LangGraph/Persistence
Intermediate14 min

Persistence: Never Lose State

LangGraph checkpointers auto-save state after every superstep — enabling resume after crashes, human-in-the-loop pauses, and time travel. This article explains when to use persistence, which backend to choose, the write-amplification trap that breaks production, and how to monitor it before it pages you.

Quick Reference

  • Checkpointers auto-save full state after every superstep — no manual save calls
  • InMemorySaver for dev/tests only — lost on restart; PostgresSaver for production
  • graph.compile(checkpointer=saver) + thread_id in config = full persistence in two lines
  • Durability modes: exit (fast, 1 checkpoint), async (default-ish), sync (most durable)

--- --- ---

= What you have to do =
Copy the LangGraph persistence article word for word between "Persistence: Never Lose" and "sync (most durable)", inclusive.

Collected data

--- --- ---

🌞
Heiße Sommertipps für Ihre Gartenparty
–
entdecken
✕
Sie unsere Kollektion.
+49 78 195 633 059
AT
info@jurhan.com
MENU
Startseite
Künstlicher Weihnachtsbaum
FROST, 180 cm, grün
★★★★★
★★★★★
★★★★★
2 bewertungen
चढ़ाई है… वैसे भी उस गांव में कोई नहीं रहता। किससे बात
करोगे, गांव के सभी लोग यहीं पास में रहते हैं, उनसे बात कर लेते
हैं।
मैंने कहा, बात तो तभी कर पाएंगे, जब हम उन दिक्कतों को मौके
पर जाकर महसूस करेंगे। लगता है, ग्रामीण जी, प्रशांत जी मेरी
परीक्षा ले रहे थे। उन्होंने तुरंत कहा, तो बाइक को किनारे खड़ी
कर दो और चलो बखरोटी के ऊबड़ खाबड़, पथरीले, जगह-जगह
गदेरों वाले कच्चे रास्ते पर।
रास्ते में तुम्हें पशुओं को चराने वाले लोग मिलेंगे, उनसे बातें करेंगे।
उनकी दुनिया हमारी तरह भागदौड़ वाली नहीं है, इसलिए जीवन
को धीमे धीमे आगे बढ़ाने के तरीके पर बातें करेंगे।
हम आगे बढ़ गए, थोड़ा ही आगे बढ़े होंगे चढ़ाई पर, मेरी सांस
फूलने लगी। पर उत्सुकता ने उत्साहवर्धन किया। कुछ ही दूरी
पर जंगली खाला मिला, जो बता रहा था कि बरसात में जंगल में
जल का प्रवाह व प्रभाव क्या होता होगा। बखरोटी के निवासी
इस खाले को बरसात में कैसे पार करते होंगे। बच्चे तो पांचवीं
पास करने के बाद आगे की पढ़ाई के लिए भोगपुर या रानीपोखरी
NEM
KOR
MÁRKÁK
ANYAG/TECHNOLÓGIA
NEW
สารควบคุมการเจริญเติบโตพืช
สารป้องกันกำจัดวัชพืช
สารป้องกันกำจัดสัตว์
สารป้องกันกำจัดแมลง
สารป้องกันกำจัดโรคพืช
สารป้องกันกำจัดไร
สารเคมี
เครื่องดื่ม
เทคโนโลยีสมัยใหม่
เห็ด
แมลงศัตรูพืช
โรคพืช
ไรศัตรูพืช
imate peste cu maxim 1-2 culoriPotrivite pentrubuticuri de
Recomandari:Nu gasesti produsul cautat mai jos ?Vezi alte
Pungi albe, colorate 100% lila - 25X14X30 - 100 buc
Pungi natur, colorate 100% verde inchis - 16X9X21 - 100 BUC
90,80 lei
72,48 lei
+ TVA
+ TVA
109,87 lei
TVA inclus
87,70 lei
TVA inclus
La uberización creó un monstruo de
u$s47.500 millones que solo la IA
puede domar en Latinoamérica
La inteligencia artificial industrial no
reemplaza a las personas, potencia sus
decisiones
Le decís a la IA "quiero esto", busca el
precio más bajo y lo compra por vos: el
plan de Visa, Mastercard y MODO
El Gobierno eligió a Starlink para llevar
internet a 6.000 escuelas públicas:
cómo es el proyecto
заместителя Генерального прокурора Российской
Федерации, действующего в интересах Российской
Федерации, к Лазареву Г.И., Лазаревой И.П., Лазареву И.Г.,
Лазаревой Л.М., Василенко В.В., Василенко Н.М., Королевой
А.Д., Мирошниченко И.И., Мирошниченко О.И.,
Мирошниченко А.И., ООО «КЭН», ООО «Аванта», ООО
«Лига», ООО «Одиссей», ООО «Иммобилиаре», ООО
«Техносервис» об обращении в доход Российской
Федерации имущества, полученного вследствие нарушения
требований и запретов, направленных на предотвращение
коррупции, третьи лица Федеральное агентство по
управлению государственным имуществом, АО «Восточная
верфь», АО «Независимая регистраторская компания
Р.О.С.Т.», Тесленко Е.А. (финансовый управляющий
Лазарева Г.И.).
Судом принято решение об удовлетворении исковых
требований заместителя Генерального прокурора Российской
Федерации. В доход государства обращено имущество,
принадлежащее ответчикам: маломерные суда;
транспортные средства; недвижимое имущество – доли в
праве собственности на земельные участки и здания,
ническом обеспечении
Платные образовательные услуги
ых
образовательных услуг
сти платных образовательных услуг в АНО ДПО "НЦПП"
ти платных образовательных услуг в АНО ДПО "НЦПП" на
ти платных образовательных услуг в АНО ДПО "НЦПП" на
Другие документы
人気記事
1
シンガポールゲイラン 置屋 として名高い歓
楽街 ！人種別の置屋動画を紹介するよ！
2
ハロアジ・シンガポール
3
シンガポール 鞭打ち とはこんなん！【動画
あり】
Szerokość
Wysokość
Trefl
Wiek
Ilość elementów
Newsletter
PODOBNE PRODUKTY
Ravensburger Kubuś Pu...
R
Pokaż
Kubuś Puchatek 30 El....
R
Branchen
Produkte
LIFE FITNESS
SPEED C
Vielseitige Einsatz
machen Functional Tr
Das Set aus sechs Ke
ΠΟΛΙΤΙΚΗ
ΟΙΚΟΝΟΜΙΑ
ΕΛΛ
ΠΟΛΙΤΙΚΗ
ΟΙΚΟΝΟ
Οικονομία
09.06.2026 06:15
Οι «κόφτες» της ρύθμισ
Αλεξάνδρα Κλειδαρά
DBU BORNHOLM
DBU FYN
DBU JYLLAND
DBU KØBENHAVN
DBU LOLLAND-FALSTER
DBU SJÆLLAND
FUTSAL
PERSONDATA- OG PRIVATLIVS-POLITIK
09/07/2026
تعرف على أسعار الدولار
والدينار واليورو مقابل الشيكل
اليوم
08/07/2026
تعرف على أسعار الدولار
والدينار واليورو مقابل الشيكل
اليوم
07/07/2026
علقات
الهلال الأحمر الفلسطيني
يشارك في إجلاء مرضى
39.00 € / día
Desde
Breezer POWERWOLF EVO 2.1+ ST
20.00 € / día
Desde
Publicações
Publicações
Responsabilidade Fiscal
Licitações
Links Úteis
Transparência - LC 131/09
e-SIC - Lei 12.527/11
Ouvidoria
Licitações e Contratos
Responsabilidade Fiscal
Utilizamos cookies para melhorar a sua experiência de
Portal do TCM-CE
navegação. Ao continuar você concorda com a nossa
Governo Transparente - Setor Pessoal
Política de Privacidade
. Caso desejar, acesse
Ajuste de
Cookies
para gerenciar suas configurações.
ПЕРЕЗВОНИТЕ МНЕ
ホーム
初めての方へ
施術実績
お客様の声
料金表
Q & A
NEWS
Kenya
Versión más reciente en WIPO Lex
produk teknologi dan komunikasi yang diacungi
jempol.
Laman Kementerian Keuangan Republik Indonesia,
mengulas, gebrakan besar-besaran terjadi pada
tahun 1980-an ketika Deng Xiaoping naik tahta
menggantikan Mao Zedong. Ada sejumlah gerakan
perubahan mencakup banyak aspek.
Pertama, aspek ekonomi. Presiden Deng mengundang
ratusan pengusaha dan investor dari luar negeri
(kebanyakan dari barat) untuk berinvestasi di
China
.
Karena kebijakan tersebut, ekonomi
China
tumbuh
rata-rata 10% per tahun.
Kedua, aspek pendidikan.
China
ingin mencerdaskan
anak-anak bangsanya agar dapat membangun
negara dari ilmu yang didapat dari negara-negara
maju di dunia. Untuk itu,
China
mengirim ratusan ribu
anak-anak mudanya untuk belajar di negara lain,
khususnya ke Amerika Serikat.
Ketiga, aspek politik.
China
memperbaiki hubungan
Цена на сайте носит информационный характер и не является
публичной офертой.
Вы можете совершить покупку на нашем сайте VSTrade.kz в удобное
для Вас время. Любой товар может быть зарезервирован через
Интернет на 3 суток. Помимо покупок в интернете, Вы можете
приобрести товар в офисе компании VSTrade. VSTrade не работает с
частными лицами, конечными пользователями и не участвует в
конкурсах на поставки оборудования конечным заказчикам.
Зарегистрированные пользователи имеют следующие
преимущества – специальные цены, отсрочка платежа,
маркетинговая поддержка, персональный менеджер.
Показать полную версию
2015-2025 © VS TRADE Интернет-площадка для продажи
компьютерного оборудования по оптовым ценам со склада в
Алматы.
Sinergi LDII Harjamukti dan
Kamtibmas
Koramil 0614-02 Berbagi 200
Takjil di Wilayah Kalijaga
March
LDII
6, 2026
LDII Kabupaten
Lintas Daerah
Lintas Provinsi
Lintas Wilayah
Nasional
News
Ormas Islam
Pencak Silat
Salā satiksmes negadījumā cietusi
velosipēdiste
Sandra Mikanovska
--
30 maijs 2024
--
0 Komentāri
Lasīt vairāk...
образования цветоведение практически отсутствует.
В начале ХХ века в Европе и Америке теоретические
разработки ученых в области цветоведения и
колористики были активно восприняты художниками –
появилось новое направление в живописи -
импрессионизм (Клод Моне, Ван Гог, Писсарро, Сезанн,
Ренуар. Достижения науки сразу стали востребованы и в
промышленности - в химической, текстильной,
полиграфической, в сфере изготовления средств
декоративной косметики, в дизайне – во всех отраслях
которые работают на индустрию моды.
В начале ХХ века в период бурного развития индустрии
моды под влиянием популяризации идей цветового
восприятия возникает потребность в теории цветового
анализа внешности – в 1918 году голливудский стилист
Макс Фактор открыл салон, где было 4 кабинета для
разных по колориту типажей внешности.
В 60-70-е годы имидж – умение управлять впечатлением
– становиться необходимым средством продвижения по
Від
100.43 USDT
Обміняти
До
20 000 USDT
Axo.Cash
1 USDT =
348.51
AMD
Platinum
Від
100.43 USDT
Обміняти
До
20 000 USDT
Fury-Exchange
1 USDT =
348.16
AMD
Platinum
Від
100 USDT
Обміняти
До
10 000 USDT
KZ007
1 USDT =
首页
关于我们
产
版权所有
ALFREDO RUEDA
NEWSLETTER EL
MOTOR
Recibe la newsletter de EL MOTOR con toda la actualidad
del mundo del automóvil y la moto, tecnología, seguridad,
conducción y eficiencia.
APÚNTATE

--- --- ---

= Exercise result =
Persistence: Never Lose State

LangGraph checkpointers auto-save state after every superstep — enabling resume after crashes, human-in-the-loop pauses, and time travel. This article explains when to use persistence, which backend to choose, the write-amplification trap that breaks production, and how to monitor it before it pages you.

Quick Reference

  • Checkpointers auto-save full state after every superstep — no manual save calls
  • InMemorySaver for dev/tests only — lost on restart; PostgresSaver for production
  • graph.compile(checkpointer=saver) + thread_id in config = full persistence in two lines
  • Durability modes: exit (fast, 1 checkpoint), async (default-ish), sync (most durable)